Tácito

José Villazón

José Villazón

-¿Te ayudo con las monedas?

Ese momento de elemental solidaridad en el mostrador de la farmacia, quién sabe por qué, me trajo recuerdos de otro tiempo. Tácito, en el último tramo de su existencia, era de la edad de mis desaparecidos padres. En un instante se me aparecieron imágenes de los años de su plenitud vital. Me vi en la escalera de la panera con mis hermanas haciendo sopas de flores en pequeñas potas desconchadas. Me vi en la carretilla empujada por mis hermanos en pantalones cortos. Vi la casa de mis abuelos con las puertas y ventanas abiertas, ventilando. Vi las golondrinas llevando alimento a sus crías que piaban en los nidos de barro.

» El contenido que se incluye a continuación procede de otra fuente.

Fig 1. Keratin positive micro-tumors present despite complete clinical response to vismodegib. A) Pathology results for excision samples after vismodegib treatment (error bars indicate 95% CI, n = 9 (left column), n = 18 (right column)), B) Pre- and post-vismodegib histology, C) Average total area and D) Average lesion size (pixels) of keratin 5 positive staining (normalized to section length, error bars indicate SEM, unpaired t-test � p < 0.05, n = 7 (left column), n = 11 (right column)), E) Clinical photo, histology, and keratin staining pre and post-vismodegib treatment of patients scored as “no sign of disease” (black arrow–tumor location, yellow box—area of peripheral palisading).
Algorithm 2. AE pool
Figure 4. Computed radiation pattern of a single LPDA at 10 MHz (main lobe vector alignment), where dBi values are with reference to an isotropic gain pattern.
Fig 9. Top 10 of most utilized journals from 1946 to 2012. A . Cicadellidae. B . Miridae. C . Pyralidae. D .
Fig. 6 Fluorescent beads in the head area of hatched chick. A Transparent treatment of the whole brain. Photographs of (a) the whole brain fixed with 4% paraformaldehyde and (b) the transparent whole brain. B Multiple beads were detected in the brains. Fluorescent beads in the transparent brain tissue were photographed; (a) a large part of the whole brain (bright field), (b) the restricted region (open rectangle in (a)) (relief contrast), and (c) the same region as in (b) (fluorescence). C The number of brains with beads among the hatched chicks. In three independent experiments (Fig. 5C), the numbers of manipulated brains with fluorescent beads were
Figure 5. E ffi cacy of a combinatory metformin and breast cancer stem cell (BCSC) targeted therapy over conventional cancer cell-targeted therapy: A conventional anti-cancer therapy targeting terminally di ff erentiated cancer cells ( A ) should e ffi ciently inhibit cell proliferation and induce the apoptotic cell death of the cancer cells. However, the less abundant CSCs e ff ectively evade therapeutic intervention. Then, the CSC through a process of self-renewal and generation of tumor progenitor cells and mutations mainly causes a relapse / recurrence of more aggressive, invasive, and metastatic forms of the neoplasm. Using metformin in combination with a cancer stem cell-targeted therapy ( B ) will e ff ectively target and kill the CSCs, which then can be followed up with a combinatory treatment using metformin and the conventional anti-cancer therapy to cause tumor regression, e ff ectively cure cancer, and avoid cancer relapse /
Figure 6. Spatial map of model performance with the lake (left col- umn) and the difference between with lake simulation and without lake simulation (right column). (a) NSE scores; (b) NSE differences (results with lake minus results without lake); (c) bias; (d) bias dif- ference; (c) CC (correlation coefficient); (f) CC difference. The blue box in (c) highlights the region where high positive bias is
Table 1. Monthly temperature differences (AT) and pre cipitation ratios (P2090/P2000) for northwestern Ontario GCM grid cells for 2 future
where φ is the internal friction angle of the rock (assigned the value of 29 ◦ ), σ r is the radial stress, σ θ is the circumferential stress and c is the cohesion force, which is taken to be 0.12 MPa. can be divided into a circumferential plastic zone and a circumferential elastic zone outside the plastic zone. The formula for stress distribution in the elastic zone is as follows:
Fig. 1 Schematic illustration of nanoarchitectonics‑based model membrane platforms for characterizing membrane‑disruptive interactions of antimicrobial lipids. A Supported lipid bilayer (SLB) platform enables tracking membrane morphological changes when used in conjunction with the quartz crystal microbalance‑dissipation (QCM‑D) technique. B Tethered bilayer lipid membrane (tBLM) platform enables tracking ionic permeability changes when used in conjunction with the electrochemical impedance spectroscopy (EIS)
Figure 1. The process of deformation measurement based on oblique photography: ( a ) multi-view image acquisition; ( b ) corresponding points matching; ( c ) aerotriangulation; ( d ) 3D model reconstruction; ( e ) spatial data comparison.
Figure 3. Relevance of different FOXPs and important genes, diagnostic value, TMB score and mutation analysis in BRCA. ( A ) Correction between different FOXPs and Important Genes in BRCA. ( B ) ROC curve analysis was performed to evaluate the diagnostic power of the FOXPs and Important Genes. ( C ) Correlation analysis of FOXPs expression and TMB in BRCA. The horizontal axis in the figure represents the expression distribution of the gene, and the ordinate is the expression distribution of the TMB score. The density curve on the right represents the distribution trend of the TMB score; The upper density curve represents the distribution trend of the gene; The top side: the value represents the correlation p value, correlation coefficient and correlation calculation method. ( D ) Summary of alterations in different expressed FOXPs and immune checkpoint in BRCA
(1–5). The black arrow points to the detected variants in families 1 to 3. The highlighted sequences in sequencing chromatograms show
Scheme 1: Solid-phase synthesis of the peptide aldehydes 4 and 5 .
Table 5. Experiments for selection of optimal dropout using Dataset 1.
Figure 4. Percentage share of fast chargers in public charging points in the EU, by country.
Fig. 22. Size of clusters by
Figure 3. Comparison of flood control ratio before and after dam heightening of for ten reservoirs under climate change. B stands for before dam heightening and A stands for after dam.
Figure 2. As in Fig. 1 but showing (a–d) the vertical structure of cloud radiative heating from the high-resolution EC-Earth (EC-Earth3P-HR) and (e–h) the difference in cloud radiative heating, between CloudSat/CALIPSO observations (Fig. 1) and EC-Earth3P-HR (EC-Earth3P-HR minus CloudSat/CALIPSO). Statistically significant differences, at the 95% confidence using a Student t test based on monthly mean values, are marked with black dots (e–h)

Recordé que mi padre me contó que había jugado al frontón pero no al fútbol. Que mi madre nos confesó que se avergonzaba en Santiago de la modestia de sus vestidos. Y, ahora veo la chispa que originó esta espiral sin sentido aparente, recordé que hicieron un viaje relámpago en el taxi de Tácito a Andalucía. Mi padre, entusiasta declarado de la vitamina J, relataba con fruición una y otra vez cómo le habían impresionado las docenas de jamones colgados del techo de Los Manueles en Granada.

-Sí, fíu, coge lo que quieras.

Ese momento de elemental solidaridad conectó afectos de vivos y muertos y alumbró fugazmente el misterio. La vida tejiendo y destejiendo. Ese misterio que Tácito y yo y todos quisiéramos que fuera misterio gozoso y no doloroso.